Editor Lydia De Matos scrutinises Sofia Coppola’s disappointing latest feature.
You know how some films just kind of feel like they were made for television? They seem either like an episode of an actual TV show, or one of those made-for-TV films whose presence becomes distinctly unavoidable around Christmas. You’re sitting there, that glorious big screen in front of you, the credits rolling, and you can’t help but think God, what was the point of all that? You leave the cinema, lamenting the seven to twelve pounds now missing from your bank account, and go home to either ruminate over your mediocre experience all evening, or (preferably) forget it immediately. I find it my unfortunate duty to inform you that Sofia Coppola’s newest, On the Rocks, is one of those films.
Now, I’m not saying this to snark on television. Unlike some, I don’t consider it an inherently lesser art form than cinema. I don’t even mean to dunk on made-for-TV films; I haven’t seen that many, but I’m sure there are some great ones out there, even if their low budgets, rushed production periods, and tendency toward lazy writing undoubtedly makes most of them far from cinematic gems.
Of course, it’s got a bigger budget and more technical competency behind it than most made-for-TV stuff. But neither of those things can make a film less painfully boring than it already is, or make it live up to its evident potential. Perhaps it would have been better if I had gone in with lower expectations. At the very least, it would’ve saved me from that most dreadful of feelings: disappointment. The idea of a bittersweet Sofia Coppola comedy about parental baggage, starring Bill Murray and Rashida Jones? Positively delightful! So how on earth did On the Rocks end up feeling like the filmic equivalent of a half-hearted shrug?
Since the premise of the film is rife with potential for a brilliant feature, I’m tempted to say that a lot of the fault lies in its underwhelming ending. Laura (Jones) is a New York-based writer who struggles to write her novel as she deals with the day-to-day responsibilities of parenting. Meanwhile, her husband Dean (Marlon Wayans — yes, that’s right, Coppola finally found it within herself to cast a Black actor) is busy with some exciting startup, and is therefore constantly travelling for work. I’m not entirely sure what the startup does — it might be tech, or social media, or publicity. Frankly, I felt myself drifting off the moment he started talking about Instagram engagement. One night, groggy with Xanax after a flight back from London, Dean collapses onto the bed and kisses his wife. Happy to see him, she says hello. At this he stops with an ‘Oh’, giving her a far too deflated look of recognition before rolling over and passing out. The next morning, she finds a woman’s toiletry bag containing a bottle of body oil in his suitcase. And so, down she goes into a rabbit hole of nagging self-doubt and self-questioning.

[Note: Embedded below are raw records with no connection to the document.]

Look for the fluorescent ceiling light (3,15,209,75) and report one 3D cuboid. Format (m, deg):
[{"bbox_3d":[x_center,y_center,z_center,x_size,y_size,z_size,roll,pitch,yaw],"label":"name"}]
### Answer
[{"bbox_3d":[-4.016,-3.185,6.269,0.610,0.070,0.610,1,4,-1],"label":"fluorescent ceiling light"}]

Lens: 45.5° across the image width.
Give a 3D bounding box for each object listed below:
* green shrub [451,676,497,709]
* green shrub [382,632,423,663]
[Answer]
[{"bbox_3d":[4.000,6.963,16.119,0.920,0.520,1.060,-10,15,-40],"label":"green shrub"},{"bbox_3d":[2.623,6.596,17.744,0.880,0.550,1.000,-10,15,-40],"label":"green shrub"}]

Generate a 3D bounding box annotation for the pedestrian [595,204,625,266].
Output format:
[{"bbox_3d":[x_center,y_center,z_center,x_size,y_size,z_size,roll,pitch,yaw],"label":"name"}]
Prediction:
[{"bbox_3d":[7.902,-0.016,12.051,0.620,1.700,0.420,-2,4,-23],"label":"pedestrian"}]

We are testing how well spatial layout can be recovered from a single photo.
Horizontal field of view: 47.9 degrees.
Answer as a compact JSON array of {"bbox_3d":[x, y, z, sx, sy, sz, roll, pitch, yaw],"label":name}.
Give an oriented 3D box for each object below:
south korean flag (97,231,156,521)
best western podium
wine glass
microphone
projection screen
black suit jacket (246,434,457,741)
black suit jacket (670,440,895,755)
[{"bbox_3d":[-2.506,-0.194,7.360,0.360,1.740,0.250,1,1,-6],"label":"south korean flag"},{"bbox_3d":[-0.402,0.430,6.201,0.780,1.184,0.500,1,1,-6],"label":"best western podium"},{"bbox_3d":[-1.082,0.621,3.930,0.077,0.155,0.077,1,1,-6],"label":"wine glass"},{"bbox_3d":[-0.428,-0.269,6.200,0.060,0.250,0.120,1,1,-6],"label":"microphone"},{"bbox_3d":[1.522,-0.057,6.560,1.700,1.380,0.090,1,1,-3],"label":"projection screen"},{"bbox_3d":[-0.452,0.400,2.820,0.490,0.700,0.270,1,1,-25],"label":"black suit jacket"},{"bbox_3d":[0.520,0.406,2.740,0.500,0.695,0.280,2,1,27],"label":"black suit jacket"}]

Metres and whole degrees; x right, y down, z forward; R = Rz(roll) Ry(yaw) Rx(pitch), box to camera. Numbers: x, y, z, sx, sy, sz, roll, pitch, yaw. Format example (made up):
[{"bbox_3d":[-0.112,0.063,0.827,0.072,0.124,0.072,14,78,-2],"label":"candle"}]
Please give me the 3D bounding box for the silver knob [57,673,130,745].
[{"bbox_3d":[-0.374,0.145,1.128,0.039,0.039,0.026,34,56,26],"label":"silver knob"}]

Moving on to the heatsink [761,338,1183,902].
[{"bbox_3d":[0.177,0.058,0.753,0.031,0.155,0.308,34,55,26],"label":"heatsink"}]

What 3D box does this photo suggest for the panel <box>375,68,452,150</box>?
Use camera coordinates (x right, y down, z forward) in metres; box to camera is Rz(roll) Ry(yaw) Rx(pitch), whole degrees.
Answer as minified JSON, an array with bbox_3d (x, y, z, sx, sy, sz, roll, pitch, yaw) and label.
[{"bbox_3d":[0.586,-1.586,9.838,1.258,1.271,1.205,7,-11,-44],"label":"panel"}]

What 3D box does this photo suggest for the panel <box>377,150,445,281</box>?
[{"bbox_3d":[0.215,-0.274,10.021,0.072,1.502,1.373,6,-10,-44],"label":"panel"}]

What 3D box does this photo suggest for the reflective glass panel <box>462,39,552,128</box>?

Arriving in style to push her even further down that rabbit hole is Bill Murray’s Felix, Laura’s wealthy art-dealer father. Having cheated his way into breaking up his own marriage, Felix has become a silver-fox; incredibly witty and wildly misogynistic, he’s simultaneously the kind of person you’d love to know but hate to be around. His self-indulgent smugness, tendency to hit on every single woman he sees, and belief that men are incapable of monogamy makes it easy to see why Laura might have been so rash to assume her husband’s infidelity.
Convinced of Dean’s cheating practically before Laura even opens her mouth to describe her worries, Felix enlists himself as chief detective and whisks his daughter off into a farcical surveillance caper, whizzing around the city in a blood red Alfa Romeo roadster and peering at club entrances through binoculars. At least this sequence provides some much-needed fun: I mean, who wouldn’t want to be one half of a spy duo with Bill Murray?
Regardless, the rest of the film is certainly not fun enough to make it a romp, and there’s so little substance behind it that the writing feels careless, almost lazy. Sure, it asks some interesting questions about familial relationships, but it doesn’t seem bothered to answer those questions in interesting ways, or even to answer them at all. The result is a film that feels deflated, and rather pointless — not the kind of work we’ve come to expect from Coppola.
The visuals don’t exactly help. It’s not that they look bad, per se, just a little too clean and a little too flat. I was honestly surprised to discover that On the Rocks had been shot on film, and that Coppola had worked with Director of Photography Philipe le Sourd no less, whose richly textured work I had adored in The Beguiled. There were a few brief moments of visual delight, namely a beautiful close-up of Jones with her head in her hands that I could have stared at for hours, and of course that nighttime car chase smartly used for the trailer.
The performances are strong, and the familial chemistry between Jones and Murray is wonderful to behold. But not even they can save On the Rocks from its fatal lack of substance.